In  the budget proposal the board rubber-stamped, Loewenstein, wrote that  journalism’s future lies in “new media,” which he described as “the  convergence of computer graphics, gaming, digital applications and the  Internet as means of delivery with content derived from the traditional  disciplines of art, music and theatre.”

According  to Loewenstein’s convoluted media scholarship, the new role of the  press, an institution enshrined in the First Amendment to the U.S.  Constitution, will be to produce entertaining content for video games,  or that training in art, music and theater is applicable to work in a  newsroom.

It  is true that journalism is a tough business to break into these days.  The stakes have risen, competition has increased, pay has dropped and  the reputations of large media corporations in the U.S. – the sole  source of news for many Americans – are in shambles.

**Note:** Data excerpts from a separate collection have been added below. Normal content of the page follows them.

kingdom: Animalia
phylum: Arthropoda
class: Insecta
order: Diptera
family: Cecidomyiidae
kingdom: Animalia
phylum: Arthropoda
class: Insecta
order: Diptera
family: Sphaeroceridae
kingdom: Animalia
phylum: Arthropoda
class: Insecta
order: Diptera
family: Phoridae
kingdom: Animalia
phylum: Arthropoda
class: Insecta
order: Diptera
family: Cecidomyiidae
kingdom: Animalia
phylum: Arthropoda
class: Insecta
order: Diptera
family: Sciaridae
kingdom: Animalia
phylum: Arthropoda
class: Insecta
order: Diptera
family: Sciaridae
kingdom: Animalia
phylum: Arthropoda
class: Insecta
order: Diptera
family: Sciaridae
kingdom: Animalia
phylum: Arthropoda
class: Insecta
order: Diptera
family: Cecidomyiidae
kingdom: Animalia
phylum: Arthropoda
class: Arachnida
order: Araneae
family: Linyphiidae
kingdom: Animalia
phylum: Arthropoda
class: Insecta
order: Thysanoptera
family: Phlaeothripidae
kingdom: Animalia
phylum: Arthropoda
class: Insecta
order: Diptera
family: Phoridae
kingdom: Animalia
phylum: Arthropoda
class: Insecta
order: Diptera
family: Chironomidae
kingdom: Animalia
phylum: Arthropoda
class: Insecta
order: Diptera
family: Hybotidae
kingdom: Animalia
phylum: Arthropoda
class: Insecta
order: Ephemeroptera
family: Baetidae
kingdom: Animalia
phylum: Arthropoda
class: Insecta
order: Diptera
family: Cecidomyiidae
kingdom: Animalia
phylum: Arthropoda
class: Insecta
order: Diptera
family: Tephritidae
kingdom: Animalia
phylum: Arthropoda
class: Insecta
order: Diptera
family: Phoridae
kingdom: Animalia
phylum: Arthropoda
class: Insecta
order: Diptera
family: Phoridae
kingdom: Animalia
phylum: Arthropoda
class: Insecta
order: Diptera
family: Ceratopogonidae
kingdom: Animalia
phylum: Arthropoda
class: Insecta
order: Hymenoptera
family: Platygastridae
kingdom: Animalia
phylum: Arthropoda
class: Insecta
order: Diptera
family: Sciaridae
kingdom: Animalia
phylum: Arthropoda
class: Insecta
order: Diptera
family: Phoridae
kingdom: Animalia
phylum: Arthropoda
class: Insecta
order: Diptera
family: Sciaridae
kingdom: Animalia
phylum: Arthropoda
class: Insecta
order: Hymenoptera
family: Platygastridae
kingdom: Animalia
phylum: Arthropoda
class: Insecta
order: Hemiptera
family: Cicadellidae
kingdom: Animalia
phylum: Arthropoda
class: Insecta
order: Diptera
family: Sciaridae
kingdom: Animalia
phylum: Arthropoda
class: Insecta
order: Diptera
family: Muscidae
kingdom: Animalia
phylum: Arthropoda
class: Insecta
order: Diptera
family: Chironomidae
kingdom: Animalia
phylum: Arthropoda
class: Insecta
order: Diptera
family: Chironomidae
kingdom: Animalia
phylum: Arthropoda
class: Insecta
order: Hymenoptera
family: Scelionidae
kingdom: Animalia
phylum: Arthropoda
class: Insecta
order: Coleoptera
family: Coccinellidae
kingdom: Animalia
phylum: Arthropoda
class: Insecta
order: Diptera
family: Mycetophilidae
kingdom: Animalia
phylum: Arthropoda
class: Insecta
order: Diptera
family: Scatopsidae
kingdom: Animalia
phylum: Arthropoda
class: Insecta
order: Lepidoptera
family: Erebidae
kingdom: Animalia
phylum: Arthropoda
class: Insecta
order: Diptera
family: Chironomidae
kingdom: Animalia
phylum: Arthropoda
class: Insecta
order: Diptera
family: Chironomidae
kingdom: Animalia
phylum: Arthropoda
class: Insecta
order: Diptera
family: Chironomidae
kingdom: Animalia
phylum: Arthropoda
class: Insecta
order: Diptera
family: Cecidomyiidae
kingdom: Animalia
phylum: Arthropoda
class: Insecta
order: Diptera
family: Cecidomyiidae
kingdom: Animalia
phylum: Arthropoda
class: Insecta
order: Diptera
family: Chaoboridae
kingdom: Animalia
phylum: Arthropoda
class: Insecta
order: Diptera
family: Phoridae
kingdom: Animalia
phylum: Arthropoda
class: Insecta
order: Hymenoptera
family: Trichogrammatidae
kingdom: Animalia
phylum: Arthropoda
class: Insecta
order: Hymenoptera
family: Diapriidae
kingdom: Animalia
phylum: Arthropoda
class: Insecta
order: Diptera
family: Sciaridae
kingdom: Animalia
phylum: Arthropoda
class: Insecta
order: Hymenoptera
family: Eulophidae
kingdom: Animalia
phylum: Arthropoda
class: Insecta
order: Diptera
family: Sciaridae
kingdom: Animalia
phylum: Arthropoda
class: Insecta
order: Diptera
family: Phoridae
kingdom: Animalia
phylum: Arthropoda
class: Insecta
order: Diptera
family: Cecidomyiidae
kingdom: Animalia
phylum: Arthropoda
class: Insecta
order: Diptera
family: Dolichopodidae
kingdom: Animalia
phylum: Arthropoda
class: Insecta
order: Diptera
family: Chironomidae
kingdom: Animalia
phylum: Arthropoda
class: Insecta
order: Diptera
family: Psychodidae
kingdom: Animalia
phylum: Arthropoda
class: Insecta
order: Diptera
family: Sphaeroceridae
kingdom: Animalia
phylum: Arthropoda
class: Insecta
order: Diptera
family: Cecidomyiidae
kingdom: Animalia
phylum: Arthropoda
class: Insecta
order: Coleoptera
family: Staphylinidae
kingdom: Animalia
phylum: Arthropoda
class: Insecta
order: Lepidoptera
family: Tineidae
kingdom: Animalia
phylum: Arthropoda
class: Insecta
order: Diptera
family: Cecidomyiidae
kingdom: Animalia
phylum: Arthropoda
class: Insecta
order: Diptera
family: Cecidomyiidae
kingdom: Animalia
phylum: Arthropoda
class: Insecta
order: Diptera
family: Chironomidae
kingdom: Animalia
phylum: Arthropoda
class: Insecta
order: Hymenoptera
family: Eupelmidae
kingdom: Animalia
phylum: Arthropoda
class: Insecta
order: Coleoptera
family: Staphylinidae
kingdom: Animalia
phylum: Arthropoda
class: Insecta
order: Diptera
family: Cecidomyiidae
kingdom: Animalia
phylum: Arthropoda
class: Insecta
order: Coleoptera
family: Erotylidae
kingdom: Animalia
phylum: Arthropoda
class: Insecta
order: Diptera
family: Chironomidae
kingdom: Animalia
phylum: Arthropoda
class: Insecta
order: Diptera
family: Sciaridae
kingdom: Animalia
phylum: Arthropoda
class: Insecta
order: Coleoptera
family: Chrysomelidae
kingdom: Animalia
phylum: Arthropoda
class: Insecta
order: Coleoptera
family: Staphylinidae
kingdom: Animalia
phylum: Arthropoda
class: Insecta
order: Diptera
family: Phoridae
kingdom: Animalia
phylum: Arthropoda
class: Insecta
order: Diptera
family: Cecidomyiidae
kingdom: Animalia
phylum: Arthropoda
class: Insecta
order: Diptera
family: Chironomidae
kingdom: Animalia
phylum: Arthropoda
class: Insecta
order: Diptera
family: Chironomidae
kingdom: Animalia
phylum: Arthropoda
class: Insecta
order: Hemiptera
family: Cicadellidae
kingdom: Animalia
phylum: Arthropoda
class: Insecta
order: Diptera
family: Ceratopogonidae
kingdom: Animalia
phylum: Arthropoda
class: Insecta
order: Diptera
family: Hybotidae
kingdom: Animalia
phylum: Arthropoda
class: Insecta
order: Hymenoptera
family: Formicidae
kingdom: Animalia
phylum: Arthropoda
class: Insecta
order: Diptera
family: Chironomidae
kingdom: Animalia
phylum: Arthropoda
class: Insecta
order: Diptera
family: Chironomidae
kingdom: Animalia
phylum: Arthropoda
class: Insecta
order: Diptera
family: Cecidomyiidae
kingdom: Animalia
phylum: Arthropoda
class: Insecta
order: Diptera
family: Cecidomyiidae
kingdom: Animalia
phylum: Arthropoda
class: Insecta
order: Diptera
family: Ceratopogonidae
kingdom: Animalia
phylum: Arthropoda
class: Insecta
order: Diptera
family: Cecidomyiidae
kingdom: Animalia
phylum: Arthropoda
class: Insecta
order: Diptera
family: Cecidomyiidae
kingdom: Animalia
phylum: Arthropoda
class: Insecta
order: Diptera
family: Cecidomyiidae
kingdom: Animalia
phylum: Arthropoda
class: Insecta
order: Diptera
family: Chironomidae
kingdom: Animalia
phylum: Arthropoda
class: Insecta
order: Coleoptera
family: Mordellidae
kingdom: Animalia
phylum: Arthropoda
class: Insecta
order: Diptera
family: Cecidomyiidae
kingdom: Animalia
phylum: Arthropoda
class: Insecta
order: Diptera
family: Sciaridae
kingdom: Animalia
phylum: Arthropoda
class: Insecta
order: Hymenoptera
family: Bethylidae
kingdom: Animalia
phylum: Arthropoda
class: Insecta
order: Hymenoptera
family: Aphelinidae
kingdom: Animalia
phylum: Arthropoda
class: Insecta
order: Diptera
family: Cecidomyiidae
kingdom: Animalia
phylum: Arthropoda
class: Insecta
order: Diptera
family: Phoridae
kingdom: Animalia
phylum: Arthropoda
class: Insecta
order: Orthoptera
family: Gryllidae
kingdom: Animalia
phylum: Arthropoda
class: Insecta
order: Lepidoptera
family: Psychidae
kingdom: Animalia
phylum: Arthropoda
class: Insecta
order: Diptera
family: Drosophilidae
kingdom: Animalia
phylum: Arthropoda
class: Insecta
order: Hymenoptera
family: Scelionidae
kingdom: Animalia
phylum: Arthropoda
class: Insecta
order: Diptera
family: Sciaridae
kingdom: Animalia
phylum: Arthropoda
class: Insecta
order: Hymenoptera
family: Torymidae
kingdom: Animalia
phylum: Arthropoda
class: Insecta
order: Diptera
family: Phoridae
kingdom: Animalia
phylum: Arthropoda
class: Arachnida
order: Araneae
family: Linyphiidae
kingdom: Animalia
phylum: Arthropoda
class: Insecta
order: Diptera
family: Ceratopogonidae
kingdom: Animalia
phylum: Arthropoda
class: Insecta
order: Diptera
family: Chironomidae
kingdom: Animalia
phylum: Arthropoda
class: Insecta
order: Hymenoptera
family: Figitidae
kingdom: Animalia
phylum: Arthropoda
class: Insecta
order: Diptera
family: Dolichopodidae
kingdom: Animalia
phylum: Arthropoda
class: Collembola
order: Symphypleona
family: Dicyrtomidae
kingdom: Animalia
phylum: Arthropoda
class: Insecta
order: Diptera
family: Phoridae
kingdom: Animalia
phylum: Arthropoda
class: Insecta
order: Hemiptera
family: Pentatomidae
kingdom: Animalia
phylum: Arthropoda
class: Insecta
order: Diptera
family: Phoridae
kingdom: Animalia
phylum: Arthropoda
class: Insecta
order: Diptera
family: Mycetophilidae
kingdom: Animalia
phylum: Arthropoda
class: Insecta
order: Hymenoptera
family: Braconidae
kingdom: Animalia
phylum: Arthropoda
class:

But  a new generation of journalists is poised to redefine the industry  based on a new model that does not sacrifice the truth for slight  increases in profit margins. We are in the middle of a “new media”  revolution, but not of the kind Loewenstein described in his budget cuts  proposal.

Journalists  at The Guardsman and The Pirates’ Log are already heavily invested in  using all forms of “new media” to present our content, including  multimedia and various forms of social networking. No skills learned in  theater, music or art classes informed that transition, but rather  reporting, critical thinking, and research skills learned in journalism  classes.

It’s  difficult to believe Loewenstein and the board actually think the  future of journalism lies in video games. Instead they value the First  Amendment’s guarantees of free expression and the press so little, and  power and profit so much, they are willing to say anything to silence  opposition.

But  it won’t work. Any attempts to kill, demean or demoralize the future  journalists of this country will only make us stronger. That is the  level of dedication we have toward printing the truth and checking  corruption. That is the power of “new media.”